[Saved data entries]
....

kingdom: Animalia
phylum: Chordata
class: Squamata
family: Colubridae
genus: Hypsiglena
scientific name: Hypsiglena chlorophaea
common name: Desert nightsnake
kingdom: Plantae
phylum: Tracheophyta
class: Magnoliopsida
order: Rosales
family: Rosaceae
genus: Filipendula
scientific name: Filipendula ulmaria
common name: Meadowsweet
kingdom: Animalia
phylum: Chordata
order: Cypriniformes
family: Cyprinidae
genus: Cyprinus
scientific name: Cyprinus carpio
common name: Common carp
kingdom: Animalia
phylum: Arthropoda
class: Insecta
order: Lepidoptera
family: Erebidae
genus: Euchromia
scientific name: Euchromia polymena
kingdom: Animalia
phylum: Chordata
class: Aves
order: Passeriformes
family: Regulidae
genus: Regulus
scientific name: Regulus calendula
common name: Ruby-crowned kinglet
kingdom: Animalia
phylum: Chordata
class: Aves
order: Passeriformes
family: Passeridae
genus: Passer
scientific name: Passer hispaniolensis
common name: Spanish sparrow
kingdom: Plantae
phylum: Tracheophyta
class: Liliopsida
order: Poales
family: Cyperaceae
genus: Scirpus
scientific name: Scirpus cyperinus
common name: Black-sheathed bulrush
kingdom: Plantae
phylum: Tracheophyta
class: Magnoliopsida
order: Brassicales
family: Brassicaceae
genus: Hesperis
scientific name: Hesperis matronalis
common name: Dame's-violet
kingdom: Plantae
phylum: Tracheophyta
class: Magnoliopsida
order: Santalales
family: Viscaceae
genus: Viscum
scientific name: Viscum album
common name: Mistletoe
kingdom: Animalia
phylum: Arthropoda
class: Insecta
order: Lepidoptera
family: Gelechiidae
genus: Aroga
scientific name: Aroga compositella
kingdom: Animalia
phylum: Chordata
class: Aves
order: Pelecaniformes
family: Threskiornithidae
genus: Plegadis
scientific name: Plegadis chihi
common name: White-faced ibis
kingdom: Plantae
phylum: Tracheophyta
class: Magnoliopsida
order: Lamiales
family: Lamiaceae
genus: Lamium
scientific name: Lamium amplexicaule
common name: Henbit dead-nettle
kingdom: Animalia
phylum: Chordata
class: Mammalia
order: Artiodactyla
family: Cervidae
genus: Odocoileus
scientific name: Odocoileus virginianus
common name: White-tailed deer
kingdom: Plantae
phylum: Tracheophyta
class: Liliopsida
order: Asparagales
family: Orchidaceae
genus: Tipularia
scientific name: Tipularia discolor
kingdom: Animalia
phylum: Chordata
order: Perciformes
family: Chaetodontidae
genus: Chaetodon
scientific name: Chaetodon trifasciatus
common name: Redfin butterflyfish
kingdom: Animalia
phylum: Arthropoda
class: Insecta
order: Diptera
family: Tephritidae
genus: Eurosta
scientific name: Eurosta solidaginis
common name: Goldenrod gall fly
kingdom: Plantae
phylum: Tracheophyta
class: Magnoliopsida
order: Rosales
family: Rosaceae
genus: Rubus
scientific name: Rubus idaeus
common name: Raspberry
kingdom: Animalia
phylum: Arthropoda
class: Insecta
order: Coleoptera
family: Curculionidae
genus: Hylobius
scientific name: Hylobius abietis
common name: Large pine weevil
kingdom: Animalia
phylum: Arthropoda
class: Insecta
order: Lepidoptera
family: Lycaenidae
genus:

....

— The problem —
In the records above, rename "scientific name" to "Latin name" everywhere it occurs. Leave every other part of the records unchanged.

— Task answer —
kingdom: Animalia
phylum: Chordata
class: Squamata
family: Colubridae
genus: Hypsiglena
Latin name: Hypsiglena chlorophaea
common name: Desert nightsnake
kingdom: Plantae
phylum: Tracheophyta
class: Magnoliopsida
order: Rosales
family: Rosaceae
genus: Filipendula
Latin name: Filipendula ulmaria
common name: Meadowsweet
kingdom: Animalia
phylum: Chordata
order: Cypriniformes
family: Cyprinidae
genus: Cyprinus
Latin name: Cyprinus carpio
common name: Common carp
kingdom: Animalia
phylum: Arthropoda
class: Insecta
order: Lepidoptera
family: Erebidae
genus: Euchromia
Latin name: Euchromia polymena
kingdom: Animalia
phylum: Chordata
class: Aves
order: Passeriformes
family: Regulidae
genus: Regulus
Latin name: Regulus calendula
common name: Ruby-crowned kinglet
kingdom: Animalia
phylum: Chordata
class: Aves
order: Passeriformes
family: Passeridae
genus: Passer
Latin name: Passer hispaniolensis
common name: Spanish sparrow
kingdom: Plantae
phylum: Tracheophyta
class: Liliopsida
order: Poales
family: Cyperaceae
genus: Scirpus
Latin name: Scirpus cyperinus
common name: Black-sheathed bulrush
kingdom: Plantae
phylum: Tracheophyta
class: Magnoliopsida
order: Brassicales
family: Brassicaceae
genus: Hesperis
Latin name: Hesperis matronalis
common name: Dame's-violet
kingdom: Plantae
phylum: Tracheophyta
class: Magnoliopsida
order: Santalales
family: Viscaceae
genus: Viscum
Latin name: Viscum album
common name: Mistletoe
kingdom: Animalia
phylum: Arthropoda
class: Insecta
order: Lepidoptera
family: Gelechiidae
genus: Aroga
Latin name: Aroga compositella
kingdom: Animalia
phylum: Chordata
class: Aves
order: Pelecaniformes
family: Threskiornithidae
genus: Plegadis
Latin name: Plegadis chihi
common name: White-faced ibis
kingdom: Plantae
phylum: Tracheophyta
class: Magnoliopsida
order: Lamiales
family: Lamiaceae
genus: Lamium
Latin name: Lamium amplexicaule
common name: Henbit dead-nettle
kingdom: Animalia
phylum: Chordata
class: Mammalia
order: Artiodactyla
family: Cervidae
genus: Odocoileus
Latin name: Odocoileus virginianus
common name: White-tailed deer
kingdom: Plantae
phylum: Tracheophyta
class: Liliopsida
order: Asparagales
family: Orchidaceae
genus: Tipularia
Latin name: Tipularia discolor
kingdom: Animalia
phylum: Chordata
order: Perciformes
family: Chaetodontidae
genus: Chaetodon
Latin name: Chaetodon trifasciatus
common name: Redfin butterflyfish
kingdom: Animalia
phylum: Arthropoda
class: Insecta
order: Diptera
family: Tephritidae
genus: Eurosta
Latin name: Eurosta solidaginis
common name: Goldenrod gall fly
kingdom: Plantae
phylum: Tracheophyta
class: Magnoliopsida
order: Rosales
family: Rosaceae
genus: Rubus
Latin name: Rubus idaeus
common name: Raspberry
kingdom: Animalia
phylum: Arthropoda
class: Insecta
order: Coleoptera
family: Curculionidae
genus: Hylobius
Latin name: Hylobius abietis
common name: Large pine weevil
kingdom: Animalia
phylum: Arthropoda
class: Insecta
order: Lepidoptera
family: Lycaenidae
genus:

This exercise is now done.